▶ [Data for the task]
------------------------------------------------------------------------
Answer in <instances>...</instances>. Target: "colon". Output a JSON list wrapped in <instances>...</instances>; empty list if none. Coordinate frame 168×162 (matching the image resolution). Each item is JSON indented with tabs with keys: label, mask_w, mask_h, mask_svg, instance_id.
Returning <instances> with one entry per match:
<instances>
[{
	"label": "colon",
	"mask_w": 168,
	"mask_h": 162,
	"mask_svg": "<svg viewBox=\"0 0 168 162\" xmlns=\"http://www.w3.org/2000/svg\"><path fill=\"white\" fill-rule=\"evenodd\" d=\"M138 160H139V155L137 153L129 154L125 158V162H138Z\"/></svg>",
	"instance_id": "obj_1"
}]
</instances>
------------------------------------------------------------------------
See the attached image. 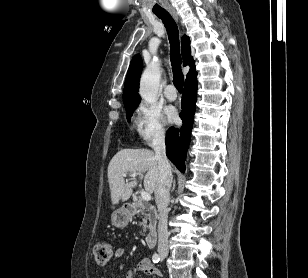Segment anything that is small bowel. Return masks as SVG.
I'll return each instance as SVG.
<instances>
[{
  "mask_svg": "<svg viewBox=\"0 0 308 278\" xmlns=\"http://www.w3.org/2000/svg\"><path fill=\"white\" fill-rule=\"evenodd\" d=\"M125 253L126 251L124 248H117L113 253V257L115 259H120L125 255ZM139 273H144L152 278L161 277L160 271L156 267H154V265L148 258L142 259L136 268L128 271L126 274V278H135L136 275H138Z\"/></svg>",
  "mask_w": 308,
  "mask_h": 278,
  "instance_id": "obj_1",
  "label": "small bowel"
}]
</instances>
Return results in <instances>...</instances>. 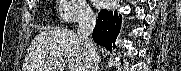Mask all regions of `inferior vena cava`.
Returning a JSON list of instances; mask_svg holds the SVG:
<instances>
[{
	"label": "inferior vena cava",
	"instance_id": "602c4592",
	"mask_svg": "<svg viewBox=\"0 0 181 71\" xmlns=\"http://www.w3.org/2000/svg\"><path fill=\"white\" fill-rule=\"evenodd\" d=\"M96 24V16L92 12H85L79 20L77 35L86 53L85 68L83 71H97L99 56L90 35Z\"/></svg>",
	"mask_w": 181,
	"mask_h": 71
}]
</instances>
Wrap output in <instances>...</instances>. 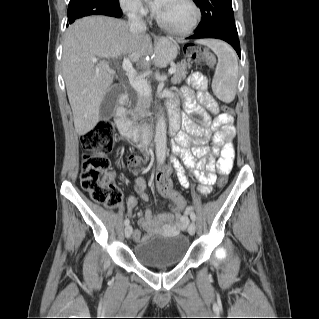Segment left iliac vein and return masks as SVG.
------------------------------------------------------------------------
▶ [Set problem] How many lines in the records above contain the string "JSON", with case counting? Give only the number.

▶ [Finished exercise] 2